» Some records
+--
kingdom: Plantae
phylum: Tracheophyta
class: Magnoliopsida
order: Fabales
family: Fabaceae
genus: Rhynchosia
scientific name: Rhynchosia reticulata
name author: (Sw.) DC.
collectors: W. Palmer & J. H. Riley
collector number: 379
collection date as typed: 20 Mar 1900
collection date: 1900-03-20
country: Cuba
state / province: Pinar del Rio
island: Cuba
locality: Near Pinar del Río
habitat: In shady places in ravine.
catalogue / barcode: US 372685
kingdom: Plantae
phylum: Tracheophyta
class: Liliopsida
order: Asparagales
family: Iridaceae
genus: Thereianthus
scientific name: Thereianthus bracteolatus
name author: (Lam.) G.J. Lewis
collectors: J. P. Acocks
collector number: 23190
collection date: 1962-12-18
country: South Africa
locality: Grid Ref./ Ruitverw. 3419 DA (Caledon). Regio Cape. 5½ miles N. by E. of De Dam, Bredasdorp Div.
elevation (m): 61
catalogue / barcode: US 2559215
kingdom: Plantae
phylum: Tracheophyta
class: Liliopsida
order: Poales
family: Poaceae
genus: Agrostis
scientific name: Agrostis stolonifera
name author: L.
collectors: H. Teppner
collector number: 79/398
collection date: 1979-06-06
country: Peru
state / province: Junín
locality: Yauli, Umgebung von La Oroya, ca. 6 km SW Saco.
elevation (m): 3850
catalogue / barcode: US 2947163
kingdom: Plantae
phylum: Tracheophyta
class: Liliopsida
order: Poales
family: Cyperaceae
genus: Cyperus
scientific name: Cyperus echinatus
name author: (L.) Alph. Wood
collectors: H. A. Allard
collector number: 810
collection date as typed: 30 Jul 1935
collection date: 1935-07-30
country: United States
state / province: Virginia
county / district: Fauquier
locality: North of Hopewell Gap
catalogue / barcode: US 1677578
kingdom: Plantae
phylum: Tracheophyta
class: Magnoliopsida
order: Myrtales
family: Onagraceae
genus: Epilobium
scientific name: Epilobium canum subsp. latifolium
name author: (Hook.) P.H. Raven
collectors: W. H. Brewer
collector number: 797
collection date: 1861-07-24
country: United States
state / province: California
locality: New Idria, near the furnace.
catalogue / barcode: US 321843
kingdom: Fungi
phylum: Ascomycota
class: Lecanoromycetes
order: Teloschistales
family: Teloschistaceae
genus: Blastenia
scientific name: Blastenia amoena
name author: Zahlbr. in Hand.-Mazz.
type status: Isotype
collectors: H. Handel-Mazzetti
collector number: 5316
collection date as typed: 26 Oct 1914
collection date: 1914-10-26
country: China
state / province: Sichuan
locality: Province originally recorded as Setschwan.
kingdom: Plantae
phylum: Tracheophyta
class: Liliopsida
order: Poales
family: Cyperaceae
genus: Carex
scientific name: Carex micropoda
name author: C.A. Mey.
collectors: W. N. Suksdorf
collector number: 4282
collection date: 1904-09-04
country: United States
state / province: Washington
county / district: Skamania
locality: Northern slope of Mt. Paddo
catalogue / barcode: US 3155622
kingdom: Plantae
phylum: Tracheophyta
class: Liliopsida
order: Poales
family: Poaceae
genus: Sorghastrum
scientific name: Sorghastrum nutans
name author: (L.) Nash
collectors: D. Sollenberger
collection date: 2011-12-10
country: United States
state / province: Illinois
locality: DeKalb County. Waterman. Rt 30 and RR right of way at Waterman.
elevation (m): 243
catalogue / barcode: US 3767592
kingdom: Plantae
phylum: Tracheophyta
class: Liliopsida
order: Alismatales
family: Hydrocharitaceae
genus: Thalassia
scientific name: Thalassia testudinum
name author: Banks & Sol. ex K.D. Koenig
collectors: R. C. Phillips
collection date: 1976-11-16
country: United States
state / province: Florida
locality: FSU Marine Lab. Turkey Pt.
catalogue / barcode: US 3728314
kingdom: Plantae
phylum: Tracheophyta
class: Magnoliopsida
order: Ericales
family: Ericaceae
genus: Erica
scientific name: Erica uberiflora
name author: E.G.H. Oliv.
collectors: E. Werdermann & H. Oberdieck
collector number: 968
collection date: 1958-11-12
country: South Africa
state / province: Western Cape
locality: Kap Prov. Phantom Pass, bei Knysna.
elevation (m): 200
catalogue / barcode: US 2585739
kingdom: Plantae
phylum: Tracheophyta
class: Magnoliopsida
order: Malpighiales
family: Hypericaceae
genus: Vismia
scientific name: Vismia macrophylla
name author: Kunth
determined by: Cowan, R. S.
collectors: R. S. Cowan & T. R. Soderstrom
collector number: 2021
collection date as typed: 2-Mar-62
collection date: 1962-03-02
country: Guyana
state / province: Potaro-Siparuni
+--
» Goal of the exercise
Reproduce every line of the records above verbatim, without any change.

» Complete answer
kingdom: Plantae
phylum: Tracheophyta
class: Magnoliopsida
order: Fabales
family: Fabaceae
genus: Rhynchosia
scientific name: Rhynchosia reticulata
name author: (Sw.) DC.
collectors: W. Palmer & J. H. Riley
collector number: 379
collection date as typed: 20 Mar 1900
collection date: 1900-03-20
country: Cuba
state / province: Pinar del Rio
island: Cuba
locality: Near Pinar del Río
habitat: In shady places in ravine.
catalogue / barcode: US 372685
kingdom: Plantae
phylum: Tracheophyta
class: Liliopsida
order: Asparagales
family: Iridaceae
genus: Thereianthus
scientific name: Thereianthus bracteolatus
name author: (Lam.) G.J. Lewis
collectors: J. P. Acocks
collector number: 23190
collection date: 1962-12-18
country: South Africa
locality: Grid Ref./ Ruitverw. 3419 DA (Caledon). Regio Cape. 5½ miles N. by E. of De Dam, Bredasdorp Div.
elevation (m): 61
catalogue / barcode: US 2559215
kingdom: Plantae
phylum: Tracheophyta
class: Liliopsida
order: Poales
family: Poaceae
genus: Agrostis
scientific name: Agrostis stolonifera
name author: L.
collectors: H. Teppner
collector number: 79/398
collection date: 1979-06-06
country: Peru
state / province: Junín
locality: Yauli, Umgebung von La Oroya, ca. 6 km SW Saco.
elevation (m): 3850
catalogue / barcode: US 2947163
kingdom: Plantae
phylum: Tracheophyta
class: Liliopsida
order: Poales
family: Cyperaceae
genus: Cyperus
scientific name: Cyperus echinatus
name author: (L.) Alph. Wood
collectors: H. A. Allard
collector number: 810
collection date as typed: 30 Jul 1935
collection date: 1935-07-30
country: United States
state / province: Virginia
county / district: Fauquier
locality: North of Hopewell Gap
catalogue / barcode: US 1677578
kingdom: Plantae
phylum: Tracheophyta
class: Magnoliopsida
order: Myrtales
family: Onagraceae
genus: Epilobium
scientific name: Epilobium canum subsp. latifolium
name author: (Hook.) P.H. Raven
collectors: W. H. Brewer
collector number: 797
collection date: 1861-07-24
country: United States
state / province: California
locality: New Idria, near the furnace.
catalogue / barcode: US 321843
kingdom: Fungi
phylum: Ascomycota
class: Lecanoromycetes
order: Teloschistales
family: Teloschistaceae
genus: Blastenia
scientific name: Blastenia amoena
name author: Zahlbr. in Hand.-Mazz.
type status: Isotype
collectors: H. Handel-Mazzetti
collector number: 5316
collection date as typed: 26 Oct 1914
collection date: 1914-10-26
country: China
state / province: Sichuan
locality: Province originally recorded as Setschwan.
kingdom: Plantae
phylum: Tracheophyta
class: Liliopsida
order: Poales
family: Cyperaceae
genus: Carex
scientific name: Carex micropoda
name author: C.A. Mey.
collectors: W. N. Suksdorf
collector number: 4282
collection date: 1904-09-04
country: United States
state / province: Washington
county / district: Skamania
locality: Northern slope of Mt. Paddo
catalogue / barcode: US 3155622
kingdom: Plantae
phylum: Tracheophyta
class: Liliopsida
order: Poales
family: Poaceae
genus: Sorghastrum
scientific name: Sorghastrum nutans
name author: (L.) Nash
collectors: D. Sollenberger
collection date: 2011-12-10
country: United States
state / province: Illinois
locality: DeKalb County. Waterman. Rt 30 and RR right of way at Waterman.
elevation (m): 243
catalogue / barcode: US 3767592
kingdom: Plantae
phylum: Tracheophyta
class: Liliopsida
order: Alismatales
family: Hydrocharitaceae
genus: Thalassia
scientific name: Thalassia testudinum
name author: Banks & Sol. ex K.D. Koenig
collectors: R. C. Phillips
collection date: 1976-11-16
country: United States
state / province: Florida
locality: FSU Marine Lab. Turkey Pt.
catalogue / barcode: US 3728314
kingdom: Plantae
phylum: Tracheophyta
class: Magnoliopsida
order: Ericales
family: Ericaceae
genus: Erica
scientific name: Erica uberiflora
name author: E.G.H. Oliv.
collectors: E. Werdermann & H. Oberdieck
collector number: 968
collection date: 1958-11-12
country: South Africa
state / province: Western Cape
locality: Kap Prov. Phantom Pass, bei Knysna.
elevation (m): 200
catalogue / barcode: US 2585739
kingdom: Plantae
phylum: Tracheophyta
class: Magnoliopsida
order: Malpighiales
family: Hypericaceae
genus: Vismia
scientific name: Vismia macrophylla
name author: Kunth
determined by: Cowan, R. S.
collectors: R. S. Cowan & T. R. Soderstrom
collector number: 2021
collection date as typed: 2-Mar-62
collection date: 1962-03-02
country: Guyana
state / province: Potaro-Siparuni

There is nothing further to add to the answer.